Wednesday, October 10, 2007

A Three-Year Study of Brain Atrophy after Autologous Hematopoietic Stem Cell Transplantation in Rapidly Evolving Secondary Progressive Multiple Sclerosis


M.A. Roccaa, T. Mondriac, P. Valsasinaa, M.P. Sormania,f, Z.H. Flachd, P.A. Te Boekhorste, G. Comib, R.Q. Hintzenc and M. Filippia,b

a Neuroimaging Research Unit, Scientific Institute and University San Raffaele, Milan, Italy
b Department of Neurology, Scientific Institute and University San Raffaele, Milan, Italy
c Department of Neurology, Erasmus Medical Center, Rotterdam, the Netherlands
d Department of Radiology, Erasmus Medical Center, Rotterdam, the Netherlands
e Department of Haematology, Erasmus Medical Center, Rotterdam, the Netherlands
f Biostatistics Unit, Department of Health Sciences, University of Genoa, Genoa, Italy

Please address correspondence to Massimo Filippi, Neuroimaging Research Unit, Department of Neurology, San Raffaele Scientific Institute, via Olgettina 60, 20132 Milan, Italy; e-mail:

BACKGROUND AND PURPOSE: In multiple sclerosis (MS), autologous hematopoietic stem cell transplantation (AHSCT) induces a profound suppression of clinical activity and MR imaging-detectable inflammation, but it may be associated with a rapid brain volume loss in the months subsequent to treatment. The aim of this study was to assess how AHSCT affects medium-term evolution of brain atrophy in MS.

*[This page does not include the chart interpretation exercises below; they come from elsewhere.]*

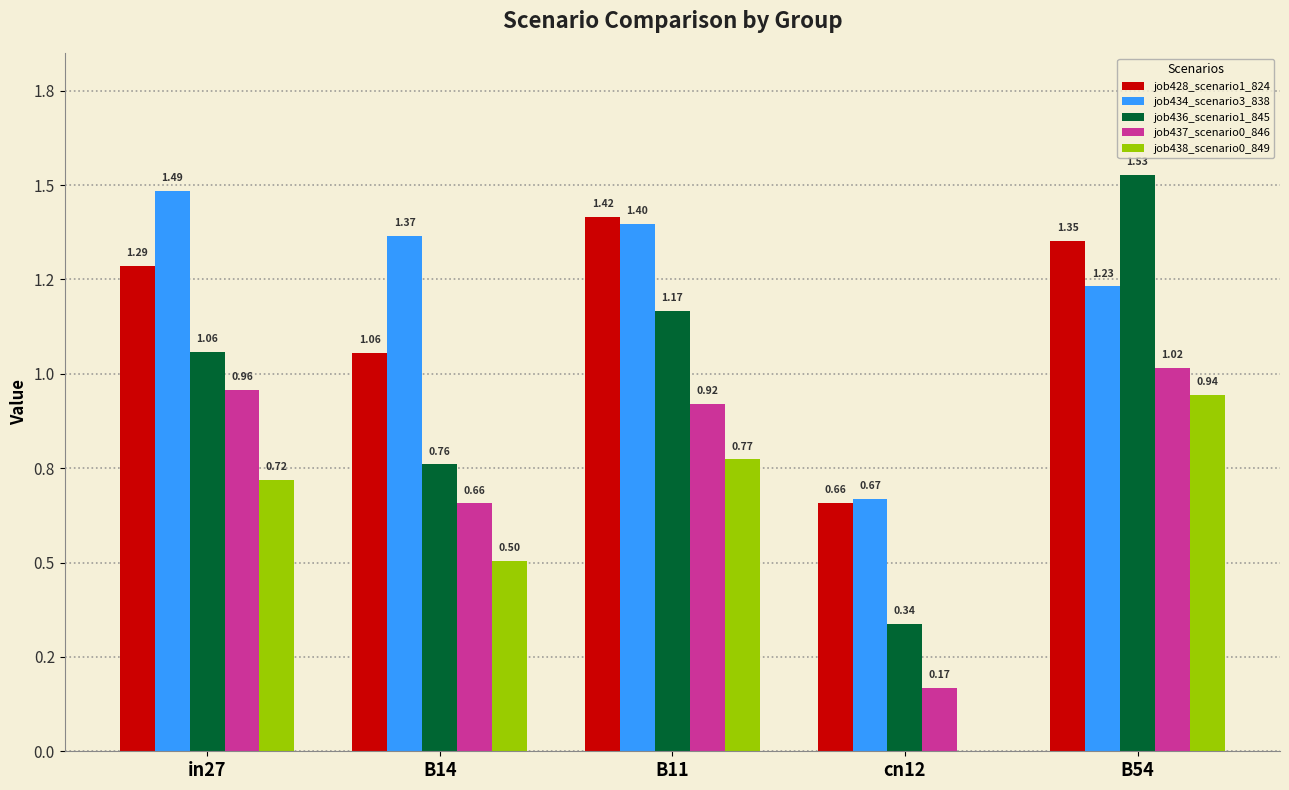

Does the chart contain stacked bars?

No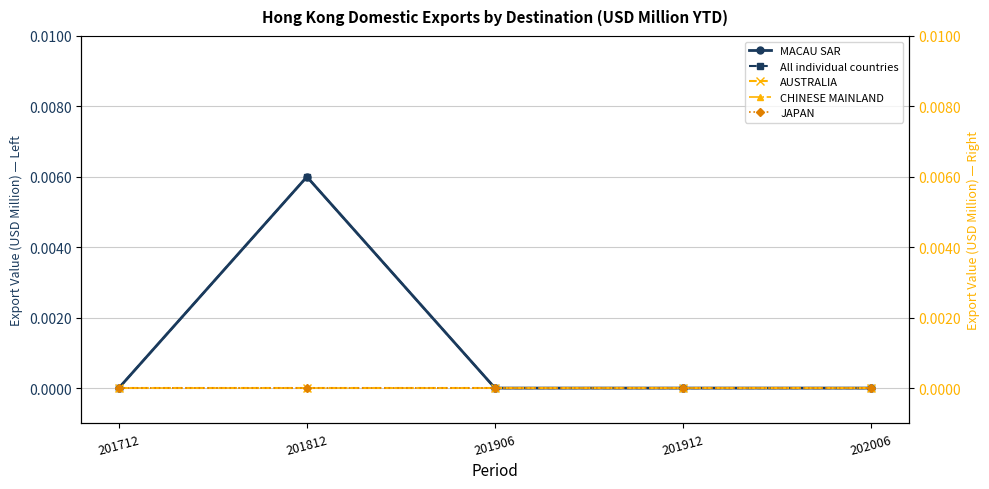

True or false: All individual countries has more than 2 interior local peaks.

False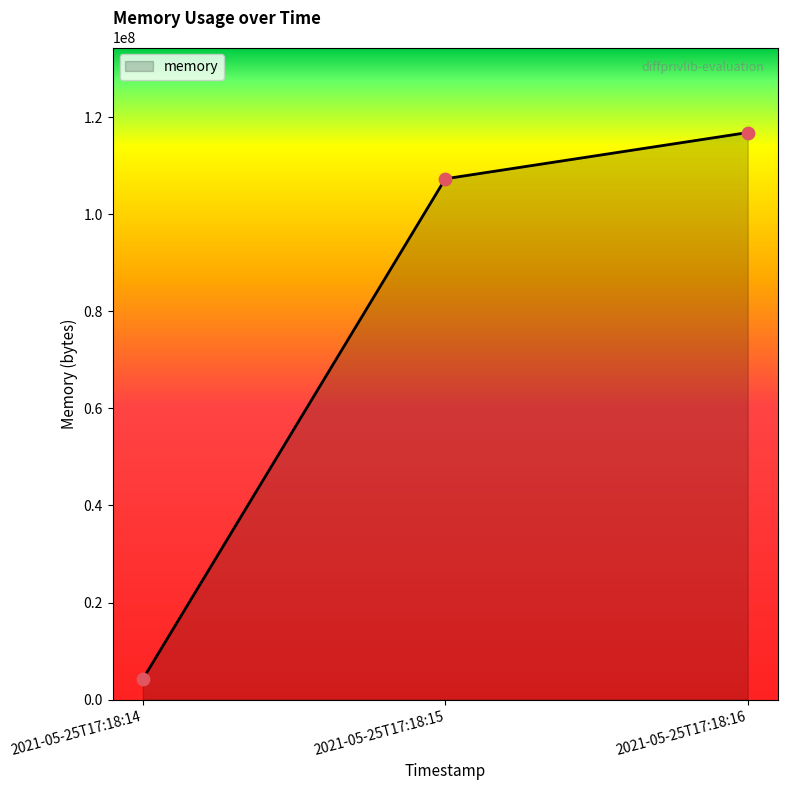

What is the change in value from 2021-05-25T17:18:14 to 2021-05-25T17:18:15?

+103133184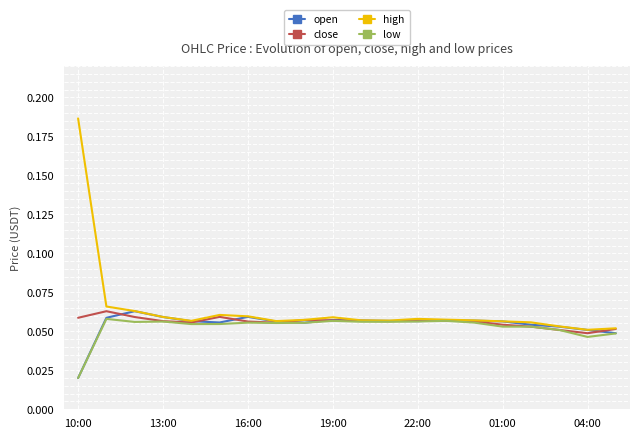

Which series has the largest range (max minus min)?

high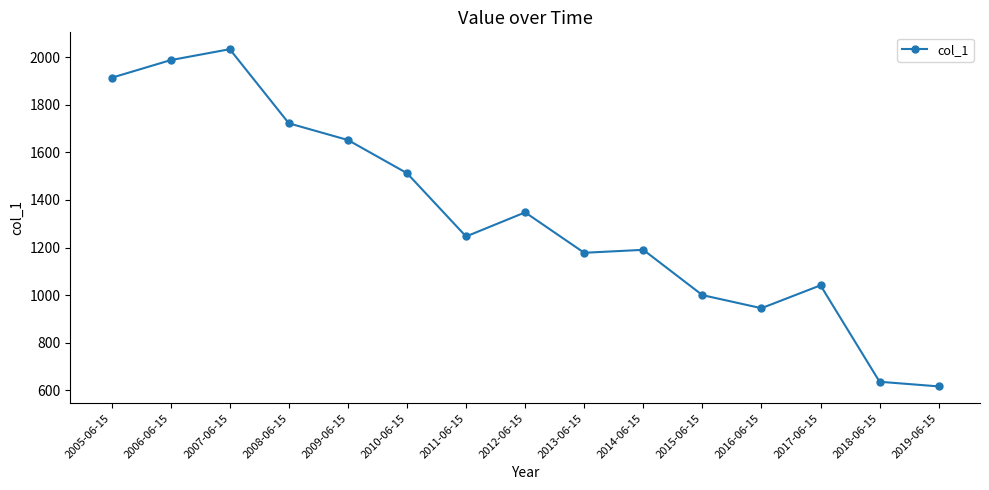

Is it true that the value at 2009-06-15 is 2544.9?

False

MATERIALS AND METHODS: MR imaging scans of the brain from 14 patients with rapidly evolving secondary-progressive MS obtained 3 months before and every year after AHSCT for 3 years were analyzed. Baseline normalized brain volumes and longitudinal percentage of brain volume changes (PBVCs) were assessed using the Structural Image Evaluation of Normalized Atrophy software.

RESULTS: The median decrease of brain volume was 1.92% over the first year after AHSCT and then declined to 1.35% at the second year and to 0.69% at the third year. The number of enhancing lesions seen on the pretreatment scans was significantly correlated with the PBVCs between baseline and month 12 (r = –0.62; P = .02); no correlation was found with the PBVCs measured over the second and third years.

CONCLUSIONS: After AHSCT, the rate of brain tissue loss in patients with MS declines dramatically after the first 2 years. The initial rapid development of brain atrophy may be a late consequence of the pretransplant disease activity and/or a transient result of the intense immunoablative conditioning procedure.